### [Exercise]
Whenever a line of the entries below holds the string "lines", copy that line and return it.

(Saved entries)
━━━━━━
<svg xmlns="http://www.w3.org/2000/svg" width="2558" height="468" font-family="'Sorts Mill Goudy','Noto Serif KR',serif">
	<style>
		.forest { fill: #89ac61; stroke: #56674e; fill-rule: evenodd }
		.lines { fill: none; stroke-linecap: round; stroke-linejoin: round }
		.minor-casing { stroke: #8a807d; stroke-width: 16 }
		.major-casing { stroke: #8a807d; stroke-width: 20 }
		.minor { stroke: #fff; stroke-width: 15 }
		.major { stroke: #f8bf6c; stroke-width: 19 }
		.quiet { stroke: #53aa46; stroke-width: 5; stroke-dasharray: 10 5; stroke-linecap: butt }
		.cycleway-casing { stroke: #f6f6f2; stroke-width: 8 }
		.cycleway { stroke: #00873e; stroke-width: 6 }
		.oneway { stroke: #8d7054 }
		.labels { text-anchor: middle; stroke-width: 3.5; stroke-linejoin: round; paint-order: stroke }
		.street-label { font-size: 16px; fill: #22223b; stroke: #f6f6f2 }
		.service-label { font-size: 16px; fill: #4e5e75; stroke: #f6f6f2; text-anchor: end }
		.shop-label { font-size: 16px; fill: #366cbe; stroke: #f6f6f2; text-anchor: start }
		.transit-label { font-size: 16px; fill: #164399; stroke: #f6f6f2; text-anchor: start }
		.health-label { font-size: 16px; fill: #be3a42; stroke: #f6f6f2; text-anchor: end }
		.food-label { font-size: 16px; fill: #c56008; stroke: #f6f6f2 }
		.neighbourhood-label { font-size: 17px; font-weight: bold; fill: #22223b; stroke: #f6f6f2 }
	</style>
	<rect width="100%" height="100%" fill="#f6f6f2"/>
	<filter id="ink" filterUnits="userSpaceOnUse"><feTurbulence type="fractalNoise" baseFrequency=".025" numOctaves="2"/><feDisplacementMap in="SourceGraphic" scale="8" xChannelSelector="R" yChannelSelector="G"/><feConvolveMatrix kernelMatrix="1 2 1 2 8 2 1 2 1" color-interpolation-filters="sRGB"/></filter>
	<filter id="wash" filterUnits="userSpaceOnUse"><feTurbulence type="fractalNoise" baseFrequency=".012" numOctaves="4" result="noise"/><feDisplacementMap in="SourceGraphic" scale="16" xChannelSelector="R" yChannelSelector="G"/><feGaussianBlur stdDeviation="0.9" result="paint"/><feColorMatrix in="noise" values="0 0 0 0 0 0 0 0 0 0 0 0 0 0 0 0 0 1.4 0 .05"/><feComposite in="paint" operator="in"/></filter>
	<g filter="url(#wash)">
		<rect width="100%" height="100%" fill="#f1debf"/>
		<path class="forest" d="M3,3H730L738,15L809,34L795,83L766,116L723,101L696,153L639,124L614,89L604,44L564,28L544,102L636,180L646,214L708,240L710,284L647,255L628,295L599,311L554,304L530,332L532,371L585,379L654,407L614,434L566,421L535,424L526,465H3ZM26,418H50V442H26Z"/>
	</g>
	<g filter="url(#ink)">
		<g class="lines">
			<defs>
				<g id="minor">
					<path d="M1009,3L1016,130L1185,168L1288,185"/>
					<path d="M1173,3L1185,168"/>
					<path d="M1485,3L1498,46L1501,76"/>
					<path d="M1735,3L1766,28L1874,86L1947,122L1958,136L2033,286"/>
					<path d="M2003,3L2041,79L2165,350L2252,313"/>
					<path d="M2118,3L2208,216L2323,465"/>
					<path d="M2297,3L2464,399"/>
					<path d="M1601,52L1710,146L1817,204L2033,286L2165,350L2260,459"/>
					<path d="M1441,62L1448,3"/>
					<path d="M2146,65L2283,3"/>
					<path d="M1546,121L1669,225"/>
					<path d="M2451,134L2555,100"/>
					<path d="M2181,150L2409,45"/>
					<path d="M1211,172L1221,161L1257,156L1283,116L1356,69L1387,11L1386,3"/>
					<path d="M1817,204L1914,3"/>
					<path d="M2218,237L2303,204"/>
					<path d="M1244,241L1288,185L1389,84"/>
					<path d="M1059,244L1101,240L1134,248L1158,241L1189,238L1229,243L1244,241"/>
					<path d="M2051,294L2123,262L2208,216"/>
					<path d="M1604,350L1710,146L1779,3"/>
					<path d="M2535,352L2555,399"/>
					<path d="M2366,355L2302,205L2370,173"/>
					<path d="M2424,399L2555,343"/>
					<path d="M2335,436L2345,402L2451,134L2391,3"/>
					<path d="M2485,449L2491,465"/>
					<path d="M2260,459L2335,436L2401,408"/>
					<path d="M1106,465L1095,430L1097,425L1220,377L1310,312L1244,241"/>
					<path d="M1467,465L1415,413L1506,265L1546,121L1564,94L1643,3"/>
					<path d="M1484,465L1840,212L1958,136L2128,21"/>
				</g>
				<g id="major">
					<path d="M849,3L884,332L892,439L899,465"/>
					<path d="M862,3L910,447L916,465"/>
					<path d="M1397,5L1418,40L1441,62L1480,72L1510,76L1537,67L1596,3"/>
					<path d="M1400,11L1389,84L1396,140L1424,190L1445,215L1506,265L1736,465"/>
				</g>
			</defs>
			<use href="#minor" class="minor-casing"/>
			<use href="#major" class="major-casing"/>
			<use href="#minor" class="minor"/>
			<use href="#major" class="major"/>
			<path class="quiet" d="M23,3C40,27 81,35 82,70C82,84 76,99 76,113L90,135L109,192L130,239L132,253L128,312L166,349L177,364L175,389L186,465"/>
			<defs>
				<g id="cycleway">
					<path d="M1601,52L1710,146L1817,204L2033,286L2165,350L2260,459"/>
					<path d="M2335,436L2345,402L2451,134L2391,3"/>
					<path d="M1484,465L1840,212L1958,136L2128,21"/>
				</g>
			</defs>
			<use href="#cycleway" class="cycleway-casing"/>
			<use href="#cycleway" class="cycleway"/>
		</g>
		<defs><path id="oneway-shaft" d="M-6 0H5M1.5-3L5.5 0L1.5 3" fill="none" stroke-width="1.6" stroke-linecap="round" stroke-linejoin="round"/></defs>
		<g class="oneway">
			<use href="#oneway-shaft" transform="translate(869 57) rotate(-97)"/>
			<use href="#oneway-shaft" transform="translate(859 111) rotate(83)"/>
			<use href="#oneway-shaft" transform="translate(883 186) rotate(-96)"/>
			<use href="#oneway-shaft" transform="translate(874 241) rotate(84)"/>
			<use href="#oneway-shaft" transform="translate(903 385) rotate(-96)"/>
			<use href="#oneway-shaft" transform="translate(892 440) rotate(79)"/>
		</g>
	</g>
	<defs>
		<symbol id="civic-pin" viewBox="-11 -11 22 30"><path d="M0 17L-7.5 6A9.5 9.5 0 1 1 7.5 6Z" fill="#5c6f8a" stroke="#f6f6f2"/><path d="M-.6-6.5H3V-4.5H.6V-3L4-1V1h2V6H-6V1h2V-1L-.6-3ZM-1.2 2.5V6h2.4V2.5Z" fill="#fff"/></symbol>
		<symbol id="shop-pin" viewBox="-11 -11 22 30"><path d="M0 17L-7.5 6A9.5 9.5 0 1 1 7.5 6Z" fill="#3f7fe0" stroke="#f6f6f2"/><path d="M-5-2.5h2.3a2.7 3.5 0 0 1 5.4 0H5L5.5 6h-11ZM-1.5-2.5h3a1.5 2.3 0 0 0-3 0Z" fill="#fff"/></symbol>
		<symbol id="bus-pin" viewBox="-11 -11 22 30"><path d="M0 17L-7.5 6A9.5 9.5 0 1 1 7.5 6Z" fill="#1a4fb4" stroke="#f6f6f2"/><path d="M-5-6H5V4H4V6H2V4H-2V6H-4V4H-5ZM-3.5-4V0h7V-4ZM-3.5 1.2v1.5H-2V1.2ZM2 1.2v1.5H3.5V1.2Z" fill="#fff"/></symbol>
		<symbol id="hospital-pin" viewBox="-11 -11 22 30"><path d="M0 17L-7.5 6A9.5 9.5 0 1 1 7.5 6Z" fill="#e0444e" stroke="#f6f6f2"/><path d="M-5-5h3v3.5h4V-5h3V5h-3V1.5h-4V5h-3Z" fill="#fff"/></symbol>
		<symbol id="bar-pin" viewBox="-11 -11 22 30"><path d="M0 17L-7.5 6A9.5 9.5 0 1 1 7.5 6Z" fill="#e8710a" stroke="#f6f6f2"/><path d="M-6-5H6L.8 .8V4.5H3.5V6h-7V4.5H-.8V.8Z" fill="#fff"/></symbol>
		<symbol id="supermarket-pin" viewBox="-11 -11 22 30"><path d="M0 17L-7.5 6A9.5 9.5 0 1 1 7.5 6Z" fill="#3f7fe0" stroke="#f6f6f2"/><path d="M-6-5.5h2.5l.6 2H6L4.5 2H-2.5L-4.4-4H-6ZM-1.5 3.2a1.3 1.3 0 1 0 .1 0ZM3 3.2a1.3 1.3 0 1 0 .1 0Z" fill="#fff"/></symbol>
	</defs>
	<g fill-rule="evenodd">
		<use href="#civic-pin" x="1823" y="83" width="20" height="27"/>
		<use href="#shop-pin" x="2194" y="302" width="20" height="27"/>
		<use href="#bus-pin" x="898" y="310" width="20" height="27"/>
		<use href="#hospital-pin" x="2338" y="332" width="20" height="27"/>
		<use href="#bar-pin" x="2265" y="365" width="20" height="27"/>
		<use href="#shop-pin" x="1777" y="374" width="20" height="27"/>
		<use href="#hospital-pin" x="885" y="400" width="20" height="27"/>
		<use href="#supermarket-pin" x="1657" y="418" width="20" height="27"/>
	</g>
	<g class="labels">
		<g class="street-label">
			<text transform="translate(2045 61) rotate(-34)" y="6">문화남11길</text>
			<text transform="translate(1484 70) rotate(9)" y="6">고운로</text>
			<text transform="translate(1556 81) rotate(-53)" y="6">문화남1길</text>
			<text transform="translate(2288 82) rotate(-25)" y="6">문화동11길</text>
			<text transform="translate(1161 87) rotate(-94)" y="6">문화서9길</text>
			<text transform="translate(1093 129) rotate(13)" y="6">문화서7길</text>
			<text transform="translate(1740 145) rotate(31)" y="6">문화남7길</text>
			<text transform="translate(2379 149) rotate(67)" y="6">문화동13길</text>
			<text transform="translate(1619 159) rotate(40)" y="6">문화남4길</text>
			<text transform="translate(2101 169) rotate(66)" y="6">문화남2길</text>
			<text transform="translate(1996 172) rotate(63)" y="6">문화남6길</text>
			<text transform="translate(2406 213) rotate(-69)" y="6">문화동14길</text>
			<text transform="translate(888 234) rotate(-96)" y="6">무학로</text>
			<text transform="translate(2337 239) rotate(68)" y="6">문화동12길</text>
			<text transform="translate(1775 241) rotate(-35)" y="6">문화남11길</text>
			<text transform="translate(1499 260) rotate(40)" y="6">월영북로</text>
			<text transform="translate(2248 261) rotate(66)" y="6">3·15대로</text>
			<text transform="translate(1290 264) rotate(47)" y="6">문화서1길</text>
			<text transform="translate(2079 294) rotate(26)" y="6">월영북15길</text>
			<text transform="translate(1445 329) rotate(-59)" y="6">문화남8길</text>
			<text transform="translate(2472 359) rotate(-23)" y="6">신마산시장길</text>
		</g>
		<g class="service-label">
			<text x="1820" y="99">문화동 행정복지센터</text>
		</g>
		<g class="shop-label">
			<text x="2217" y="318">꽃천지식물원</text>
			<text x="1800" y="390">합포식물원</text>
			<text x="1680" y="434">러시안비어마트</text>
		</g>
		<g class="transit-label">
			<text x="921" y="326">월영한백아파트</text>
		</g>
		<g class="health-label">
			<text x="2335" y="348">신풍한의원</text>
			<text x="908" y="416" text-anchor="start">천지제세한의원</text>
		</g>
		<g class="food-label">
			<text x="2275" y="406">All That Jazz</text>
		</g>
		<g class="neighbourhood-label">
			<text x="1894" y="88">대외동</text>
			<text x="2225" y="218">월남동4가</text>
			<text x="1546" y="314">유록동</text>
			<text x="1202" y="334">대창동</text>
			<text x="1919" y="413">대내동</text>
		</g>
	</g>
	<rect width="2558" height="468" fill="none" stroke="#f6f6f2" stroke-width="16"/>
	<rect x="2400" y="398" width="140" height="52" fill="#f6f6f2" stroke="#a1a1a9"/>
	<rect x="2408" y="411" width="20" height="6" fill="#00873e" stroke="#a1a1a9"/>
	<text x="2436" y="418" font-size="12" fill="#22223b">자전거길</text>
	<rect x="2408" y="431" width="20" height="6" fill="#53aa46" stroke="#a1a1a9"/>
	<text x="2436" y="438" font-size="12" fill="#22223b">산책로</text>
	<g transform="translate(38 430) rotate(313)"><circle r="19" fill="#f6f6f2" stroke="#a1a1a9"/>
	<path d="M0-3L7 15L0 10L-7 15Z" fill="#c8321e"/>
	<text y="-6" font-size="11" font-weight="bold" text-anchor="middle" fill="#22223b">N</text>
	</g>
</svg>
━━━━━━
### [Solved exercise]
		.lines { fill: none; stroke-linecap: round; stroke-linejoin: round }
		<g class="lines">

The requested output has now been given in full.